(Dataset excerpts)
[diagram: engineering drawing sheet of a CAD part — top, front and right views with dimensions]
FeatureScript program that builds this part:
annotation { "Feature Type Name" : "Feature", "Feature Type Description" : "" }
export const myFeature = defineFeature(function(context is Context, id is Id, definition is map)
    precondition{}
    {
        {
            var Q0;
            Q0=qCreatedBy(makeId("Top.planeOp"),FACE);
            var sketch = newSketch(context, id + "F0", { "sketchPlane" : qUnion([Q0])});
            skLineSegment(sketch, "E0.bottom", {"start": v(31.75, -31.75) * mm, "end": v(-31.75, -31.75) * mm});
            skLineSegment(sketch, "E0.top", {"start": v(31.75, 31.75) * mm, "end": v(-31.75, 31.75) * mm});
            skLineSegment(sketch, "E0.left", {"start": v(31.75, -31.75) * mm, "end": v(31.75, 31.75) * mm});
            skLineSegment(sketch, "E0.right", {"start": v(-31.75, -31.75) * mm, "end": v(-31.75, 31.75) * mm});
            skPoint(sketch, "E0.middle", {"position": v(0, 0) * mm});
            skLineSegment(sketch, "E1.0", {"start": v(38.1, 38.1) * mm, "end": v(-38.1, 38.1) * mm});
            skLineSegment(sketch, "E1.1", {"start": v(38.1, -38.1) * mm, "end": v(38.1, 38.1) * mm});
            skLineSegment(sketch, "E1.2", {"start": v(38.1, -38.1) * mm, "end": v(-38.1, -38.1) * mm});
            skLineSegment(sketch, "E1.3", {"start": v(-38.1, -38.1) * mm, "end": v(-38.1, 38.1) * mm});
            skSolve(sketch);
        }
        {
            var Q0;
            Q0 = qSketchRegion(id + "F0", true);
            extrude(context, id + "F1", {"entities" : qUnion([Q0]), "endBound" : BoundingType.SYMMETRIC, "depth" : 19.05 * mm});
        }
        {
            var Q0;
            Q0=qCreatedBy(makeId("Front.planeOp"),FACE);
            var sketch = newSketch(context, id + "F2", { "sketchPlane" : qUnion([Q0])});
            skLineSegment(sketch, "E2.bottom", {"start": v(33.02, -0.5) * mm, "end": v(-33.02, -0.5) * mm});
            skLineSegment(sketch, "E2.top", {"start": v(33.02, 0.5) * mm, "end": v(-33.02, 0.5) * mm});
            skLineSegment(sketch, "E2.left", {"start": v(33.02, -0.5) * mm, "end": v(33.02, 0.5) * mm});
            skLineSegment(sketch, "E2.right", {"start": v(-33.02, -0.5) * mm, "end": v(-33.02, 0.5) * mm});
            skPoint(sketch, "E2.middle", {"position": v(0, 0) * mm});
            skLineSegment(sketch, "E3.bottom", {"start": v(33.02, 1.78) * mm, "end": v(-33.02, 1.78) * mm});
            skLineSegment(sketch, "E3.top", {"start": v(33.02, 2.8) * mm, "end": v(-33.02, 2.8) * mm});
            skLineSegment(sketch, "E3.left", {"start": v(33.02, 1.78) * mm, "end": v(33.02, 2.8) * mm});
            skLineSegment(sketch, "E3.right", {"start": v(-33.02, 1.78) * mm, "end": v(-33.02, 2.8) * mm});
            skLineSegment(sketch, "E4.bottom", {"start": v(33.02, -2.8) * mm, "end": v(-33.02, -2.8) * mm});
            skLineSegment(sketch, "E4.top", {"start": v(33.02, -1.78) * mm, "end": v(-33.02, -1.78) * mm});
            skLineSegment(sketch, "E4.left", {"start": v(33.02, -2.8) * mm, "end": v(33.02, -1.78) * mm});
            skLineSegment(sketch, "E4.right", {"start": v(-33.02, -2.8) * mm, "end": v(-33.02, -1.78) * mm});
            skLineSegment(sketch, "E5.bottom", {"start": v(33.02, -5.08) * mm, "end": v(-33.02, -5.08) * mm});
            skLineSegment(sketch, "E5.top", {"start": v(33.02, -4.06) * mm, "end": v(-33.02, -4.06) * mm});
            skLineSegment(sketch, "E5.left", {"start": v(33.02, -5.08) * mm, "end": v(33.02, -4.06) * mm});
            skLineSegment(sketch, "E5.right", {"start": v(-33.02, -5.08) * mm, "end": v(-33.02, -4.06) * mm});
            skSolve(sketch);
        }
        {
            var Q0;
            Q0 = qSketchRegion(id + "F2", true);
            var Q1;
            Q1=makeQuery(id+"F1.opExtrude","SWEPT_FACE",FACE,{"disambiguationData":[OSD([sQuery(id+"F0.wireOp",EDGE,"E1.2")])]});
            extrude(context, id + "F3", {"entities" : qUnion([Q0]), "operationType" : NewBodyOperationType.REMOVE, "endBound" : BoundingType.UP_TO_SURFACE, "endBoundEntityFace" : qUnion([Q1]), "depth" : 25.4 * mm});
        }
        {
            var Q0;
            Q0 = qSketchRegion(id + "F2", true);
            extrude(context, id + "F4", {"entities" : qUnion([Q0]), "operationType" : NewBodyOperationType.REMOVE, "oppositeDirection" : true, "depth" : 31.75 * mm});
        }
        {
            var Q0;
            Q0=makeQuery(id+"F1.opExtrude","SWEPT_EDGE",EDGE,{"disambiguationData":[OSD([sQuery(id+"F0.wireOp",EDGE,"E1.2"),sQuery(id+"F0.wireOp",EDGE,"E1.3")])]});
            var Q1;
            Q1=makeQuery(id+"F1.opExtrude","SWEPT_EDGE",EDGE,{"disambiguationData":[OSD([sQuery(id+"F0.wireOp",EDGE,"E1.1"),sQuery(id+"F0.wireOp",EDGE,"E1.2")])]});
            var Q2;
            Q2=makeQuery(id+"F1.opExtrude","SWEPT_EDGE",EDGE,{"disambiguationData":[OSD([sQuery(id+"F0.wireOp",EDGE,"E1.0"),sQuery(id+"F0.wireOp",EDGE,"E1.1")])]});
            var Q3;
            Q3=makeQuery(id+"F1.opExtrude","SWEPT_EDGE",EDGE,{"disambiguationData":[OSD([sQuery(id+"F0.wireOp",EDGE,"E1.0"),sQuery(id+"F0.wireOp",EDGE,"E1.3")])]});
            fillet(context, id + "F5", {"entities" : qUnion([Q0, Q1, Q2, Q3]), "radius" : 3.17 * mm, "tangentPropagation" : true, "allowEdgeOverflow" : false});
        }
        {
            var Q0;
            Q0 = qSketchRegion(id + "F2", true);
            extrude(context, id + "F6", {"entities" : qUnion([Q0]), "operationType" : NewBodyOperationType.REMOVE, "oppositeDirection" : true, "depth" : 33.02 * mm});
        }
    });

## Problem to solve
Please collect every line in the listing above that contains the string "BoundingType", treating uppercase and lowercase letters as different.

## Task output
            extrude(context, id + "F1", {"entities" : qUnion([Q0]), "endBound" : BoundingType.SYMMETRIC, "depth" : 19.05 * mm});
            extrude(context, id + "F3", {"entities" : qUnion([Q0]), "operationType" : NewBodyOperationType.REMOVE, "endBound" : BoundingType.UP_TO_SURFACE, "endBoundEntityFace" : qUnion([Q1]), "depth" : 25.4 * mm});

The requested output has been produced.